L'offre de services reposant sur la technologie GSM/GPS n'a cessé de croître et de se diversifier ainsi qu'en témoigne le nombre croissant de dossiers reçu à ce sujet par la Cnil. Une situation qui a conduit cette dernière à se pencher sur le sujet pour encadrer les dérives éventuelles.
 
Auparavant la technologie GPS servait essentiellement d'aide à la navigation pour les automobilistes. Le GPS a ensuite été associé à la technologie GSM permettant ainsi de communiquer vers l'extérieur les informations relatives à la position des véhicules. De nombreux services se sont alors développés, nécessitant que la Cnil s'assure qu'ils ne portent pas atteinte à la liberté d'aller et venir et à la vie privée.
 
Dans la ligne de mire de la Cnil: l'utilisation par les entreprises de ces systèmes de géolocalisation. Certaines applications sont en effet destinées aux employeurs afin d'assurer la localisation de leurs salariés lorsqu'ils utilisent des véhicules professionnels. Le risque d'atteinte à la vie privée existe donc puisque ces dispositifs permettent de connaître avec précision les itinéraires des conducteurs des véhicules.
 
C'est pourquoi la commission a adopté le 16 mars dernier, une recommandation et une norme simplifiée qui régule l'utilisation des GPS en entreprise. Une entreprise sera désormais obligée de faire une déclaration simplifiée de conformité à la Commission, avant installation et utilisation de cette technologie.
 
La demande ne sera acceptée que si elle répond à certains objectifs très encadrés, par exemple la sûreté et la sécurité de l'employé ou de la marchandise transportée. "Le dispositif de géolocalisation doit être proportionné à l'objectif poursuivi", précise la Cnil.
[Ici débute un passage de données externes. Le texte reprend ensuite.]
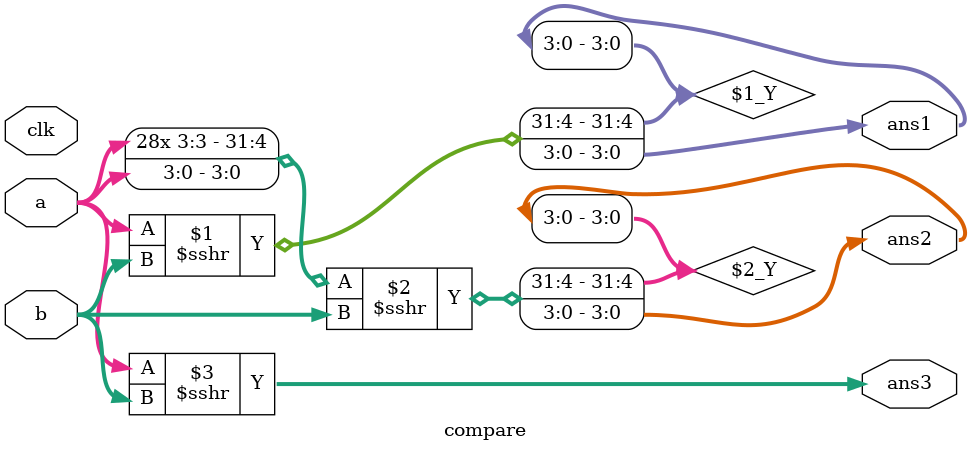
<source format=v>
`timescale 1ns/1ps
module compare(  
    input clk,
    input [3:0] a,
    input [3:0] b,
    output [3:0] ans1,
    output [3:0] ans2,
    output [3:0] ans3
      );
    assign ans1 = (1'b1==1'b1) ? a>>>b : 0;
    assign ans2 = (1'b1==1'b1) ? $signed(a)>>>b : 0;
    assign ans3 = (1'b1==1'b1) ? $signed(a)>>>b : 4'b0;

endmodule
</source>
En outre, celle-ci interdit la collecte de données de localisation en dehors des horaires de travail. Autrement dit, le GPS ne doit pas se transformer en une sorte de bracelet électronique.
 
Afin de se conformer à ces recommandations, les entreprises ont intérêt à ne négliger aucun détail, car elles ne sont pas à l'abri de contrôles inopinés. Une entorse au règlement pouvant coûter jusqu'à cinq ans d'emprisonnement et une amende de 300 000 euros.